Yang Xiaolong, Yun Jingwen, Zhou Shuai, Lie Tek Tjing, Han Jieping, Xu Xiaomin, Wang Qian, Ge Zeqi
School of Economics and Management, Northeast Electric Power University, Jilin, 132012, China.
School of Engineering, Computer and Mathematical Sciences, Auckland University of Technology, Auckland, 0620, New Zealand.
Sci Rep. 2025 Feb 1;15(1):4022. doi: 10.1038/s41598-025-88607-y.
With increasing demand of electric vehicles (EVs), problems such as insufficient EV charging piles and unreasonable layout of EV charging stations are also becoming prominent. New challenges are introduced to the planning of urban EV charging infrastructures. To effectively plan the charging facilities, accurately predicting EV charging loads is essential. The present study proposes a spatio-temporal distribution prediction model for EV charging loads in transportation-power coupled network (TPCN). First, path planning is performed separately using the Dijkstra algorithm and refined origin-destination (OD) probability matrix based on the travel characteristics of various vehicle types. The charging selection model is then formulated considering multiple compelling factors, such as transportation conditions, ambient temperature, rest days and so on. Furthermore, the transportation-power coupled network is established based on the graph-theoretic analysis approach, and the spatial and temporal distribution characteristics of charging loads are predicted by Monte Carlo simulation. Finally, a case study is conducted in an actual urban region. The results show that EV charging load presents significant differences in different functional areas, different time periods and scenarios, and the proposed method can accurately predict the spatial-temporal distribution of charging load. This study represents a reliable approach for predicting charging demand in a certain region, and also provides powerful support for the rational planning of EV charging stations.

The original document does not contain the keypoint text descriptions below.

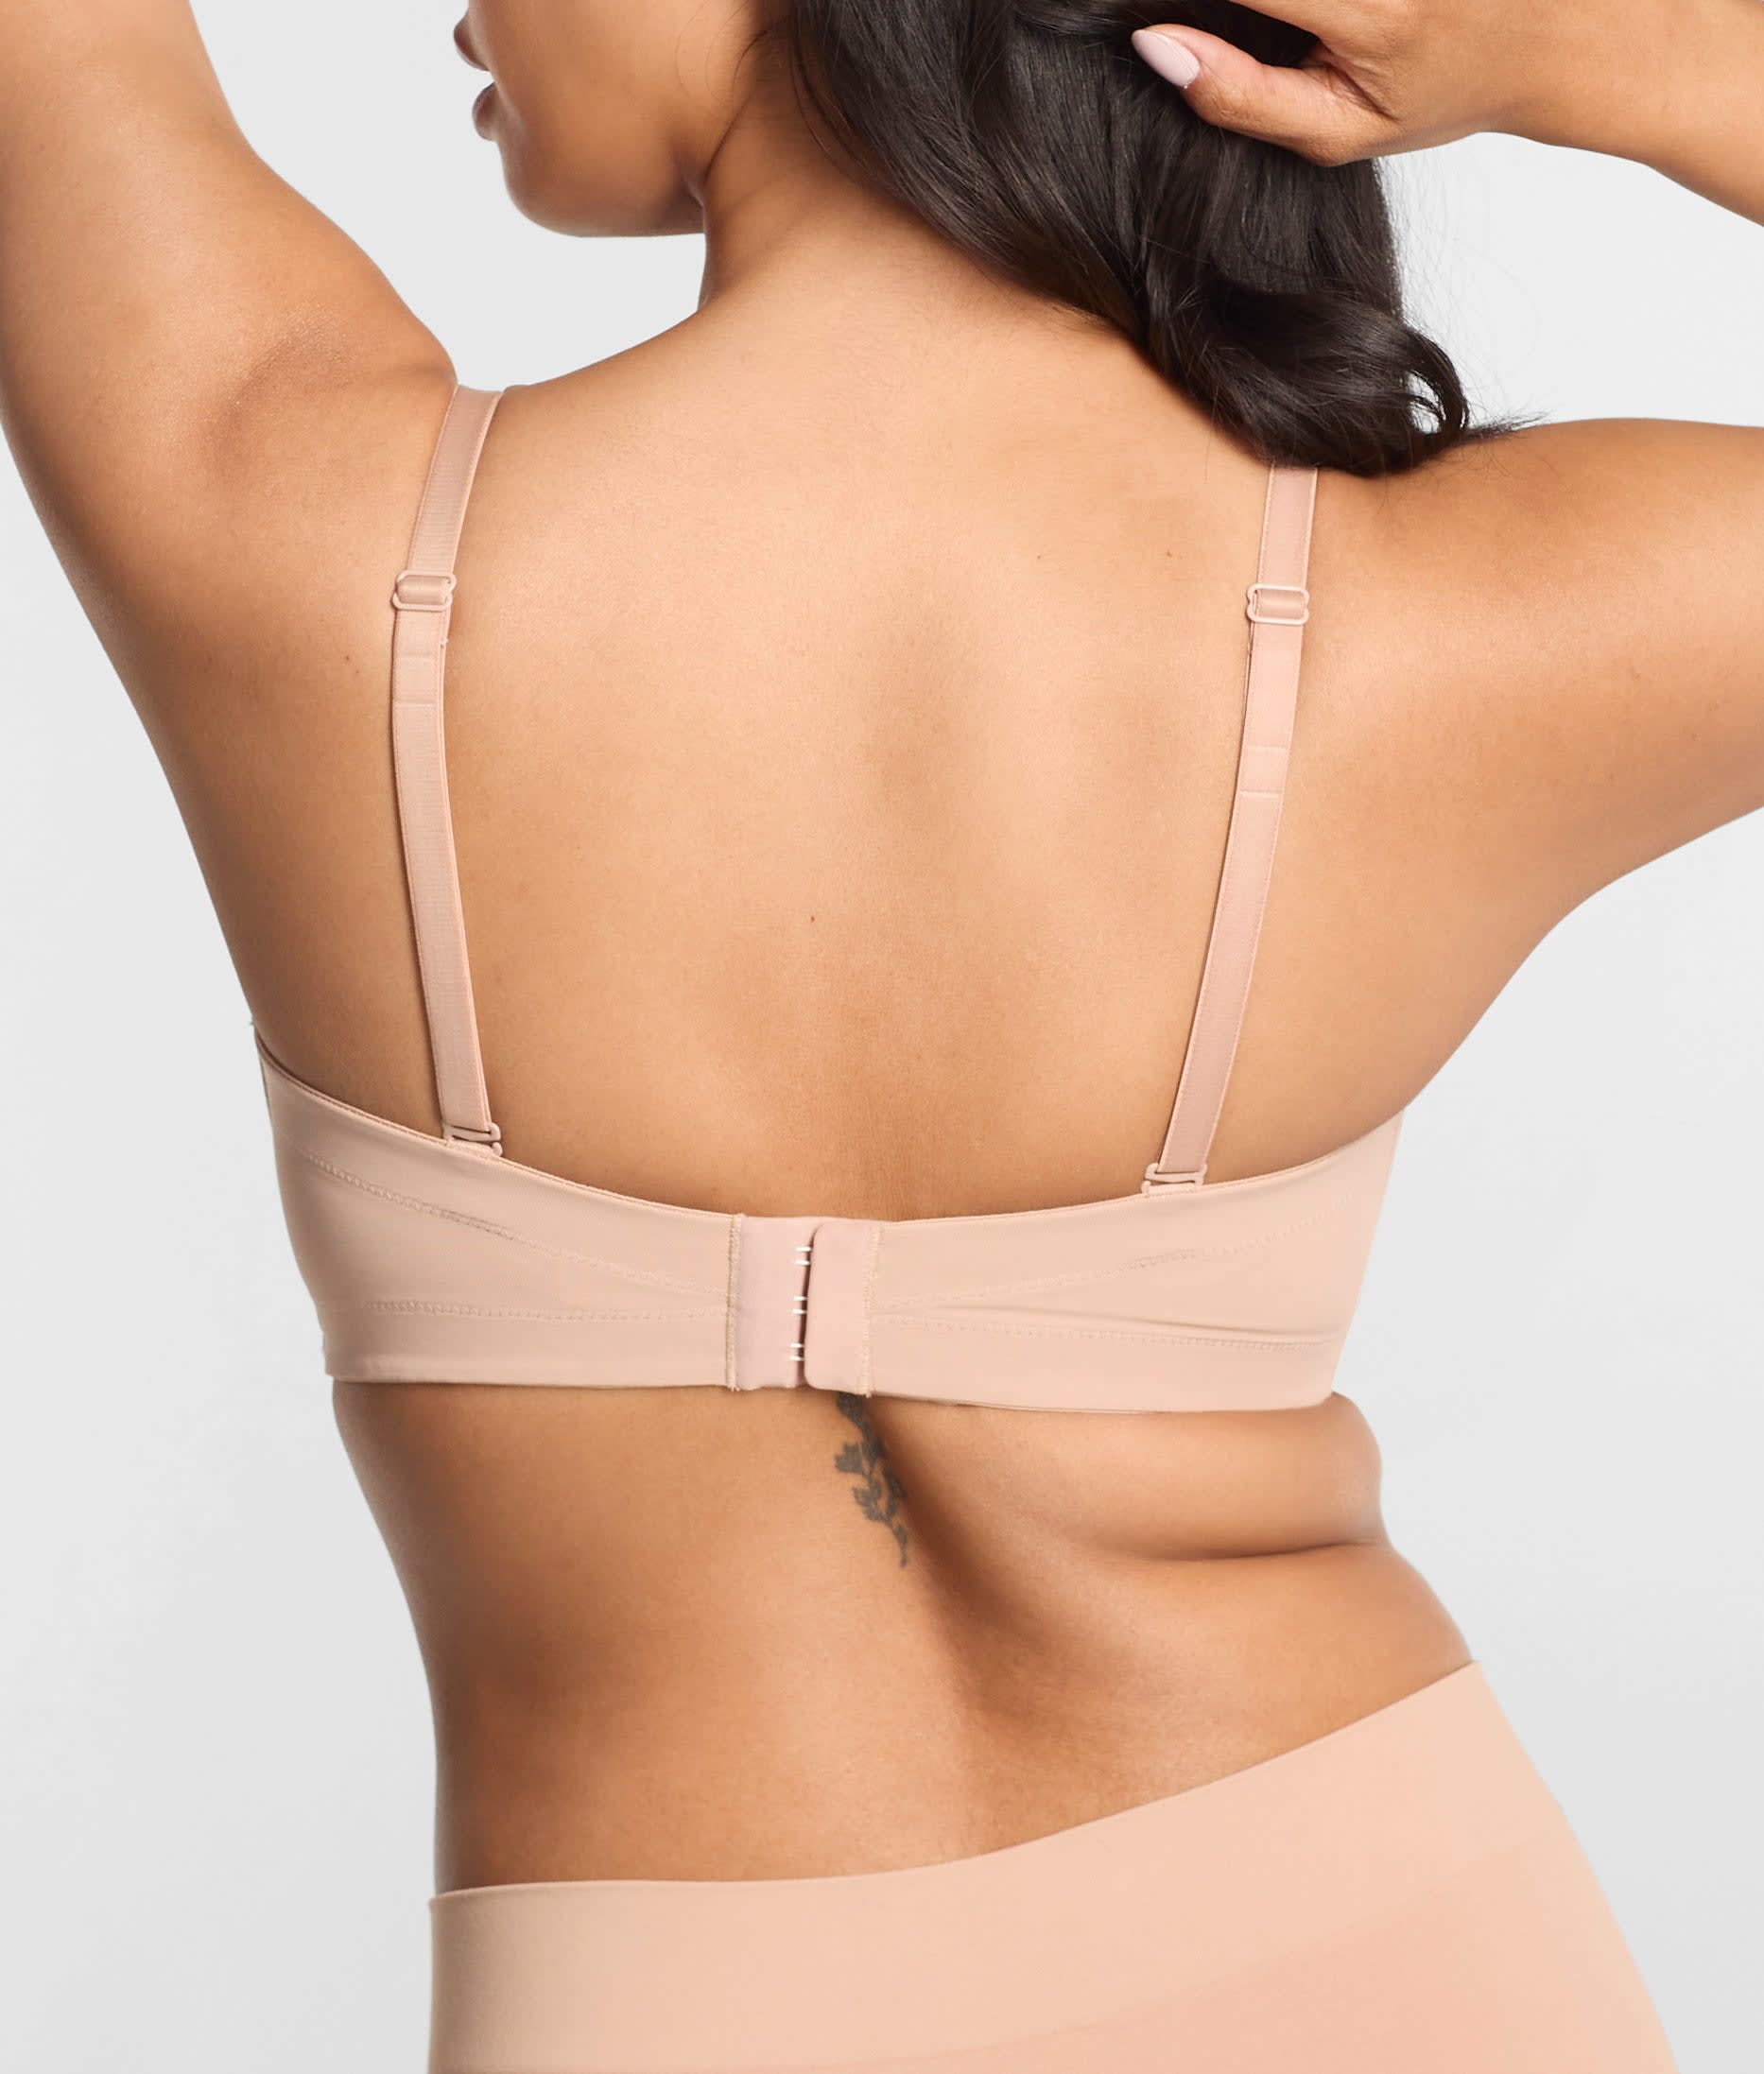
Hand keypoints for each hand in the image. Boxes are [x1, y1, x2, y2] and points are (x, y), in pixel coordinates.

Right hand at [1130, 0, 1724, 168]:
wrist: (1559, 31)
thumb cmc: (1441, 90)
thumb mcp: (1338, 129)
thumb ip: (1240, 97)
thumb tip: (1152, 45)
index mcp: (1363, 13)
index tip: (1139, 13)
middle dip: (1238, 0)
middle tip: (1230, 23)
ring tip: (1286, 19)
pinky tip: (1307, 10)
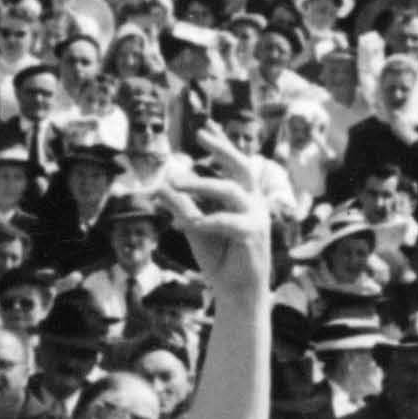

随着电动汽车(EV)需求的不断增加,电动汽车充电桩不足、充电站布局不合理等问题也日益突出。城市电动汽车充电基础设施规划面临新的挑战。为了有效规划充电设施,准确预测电动汽车充电负荷至关重要。本研究提出了一种交通-电力耦合网络(TPCN)中电动汽车充电负荷的时空分布预测模型。首先,根据各类车型的出行特征,分别使用迪杰斯特拉算法和改进的起讫点(OD)概率矩阵进行路径规划。然后,考虑交通状况、环境温度、休息日等多个因素,建立充电选择模型。此外,基于图论分析方法构建交通-电力耦合网络,并通过蒙特卡洛模拟预测充电负荷的时空分布特征。最后,在实际城市区域进行了案例研究。结果表明,电动汽车充电负荷在不同功能区域、不同时间段和场景下存在显著差异,所提方法能够准确预测充电负荷的时空分布。本研究为某一区域的充电需求预测提供了可靠方法,也为电动汽车充电站的合理规划提供了有力支持。